■ Exercise objective
Using the data below, copy out all lines with the word "Voltage".

■ Supplied records
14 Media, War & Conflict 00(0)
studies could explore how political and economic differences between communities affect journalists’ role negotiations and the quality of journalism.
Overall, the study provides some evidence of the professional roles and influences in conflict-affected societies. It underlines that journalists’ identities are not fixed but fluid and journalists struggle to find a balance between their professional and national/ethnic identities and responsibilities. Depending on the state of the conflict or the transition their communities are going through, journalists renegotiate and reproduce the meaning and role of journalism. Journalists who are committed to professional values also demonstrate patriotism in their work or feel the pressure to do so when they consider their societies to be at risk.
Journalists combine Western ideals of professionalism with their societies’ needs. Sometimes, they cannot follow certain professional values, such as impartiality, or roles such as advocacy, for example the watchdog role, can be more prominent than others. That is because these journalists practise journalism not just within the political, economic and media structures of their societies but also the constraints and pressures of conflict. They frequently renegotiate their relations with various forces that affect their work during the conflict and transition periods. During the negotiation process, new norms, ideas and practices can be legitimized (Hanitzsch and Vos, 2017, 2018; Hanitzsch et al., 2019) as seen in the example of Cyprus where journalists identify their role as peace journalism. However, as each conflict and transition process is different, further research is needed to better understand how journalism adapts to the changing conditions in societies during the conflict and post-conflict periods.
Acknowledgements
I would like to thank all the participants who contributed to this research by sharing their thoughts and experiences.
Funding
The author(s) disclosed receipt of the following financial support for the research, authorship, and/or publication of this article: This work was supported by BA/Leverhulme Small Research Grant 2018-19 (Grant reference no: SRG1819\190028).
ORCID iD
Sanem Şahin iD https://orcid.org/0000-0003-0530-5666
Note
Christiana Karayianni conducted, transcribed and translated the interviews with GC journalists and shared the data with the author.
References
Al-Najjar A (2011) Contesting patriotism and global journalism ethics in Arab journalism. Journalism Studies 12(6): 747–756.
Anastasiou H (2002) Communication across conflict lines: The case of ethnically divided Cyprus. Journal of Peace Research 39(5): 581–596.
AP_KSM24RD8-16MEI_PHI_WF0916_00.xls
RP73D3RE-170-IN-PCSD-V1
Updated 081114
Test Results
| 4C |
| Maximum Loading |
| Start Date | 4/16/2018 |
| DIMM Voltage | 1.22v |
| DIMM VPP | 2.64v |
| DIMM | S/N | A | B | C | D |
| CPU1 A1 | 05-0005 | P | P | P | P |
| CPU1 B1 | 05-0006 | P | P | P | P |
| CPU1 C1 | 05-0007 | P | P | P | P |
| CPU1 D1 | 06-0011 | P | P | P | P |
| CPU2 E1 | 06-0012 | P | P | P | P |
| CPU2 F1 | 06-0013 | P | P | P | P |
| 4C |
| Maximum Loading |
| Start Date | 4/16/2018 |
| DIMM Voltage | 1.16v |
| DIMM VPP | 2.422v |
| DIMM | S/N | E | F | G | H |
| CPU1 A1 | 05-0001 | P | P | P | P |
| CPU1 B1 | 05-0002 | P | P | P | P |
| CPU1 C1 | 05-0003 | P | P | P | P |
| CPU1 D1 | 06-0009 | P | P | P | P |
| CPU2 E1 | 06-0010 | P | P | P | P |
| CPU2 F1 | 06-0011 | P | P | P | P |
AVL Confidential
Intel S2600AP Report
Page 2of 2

■ Task result
| DIMM Voltage | 1.22v |
| DIMM Voltage | 1.16v |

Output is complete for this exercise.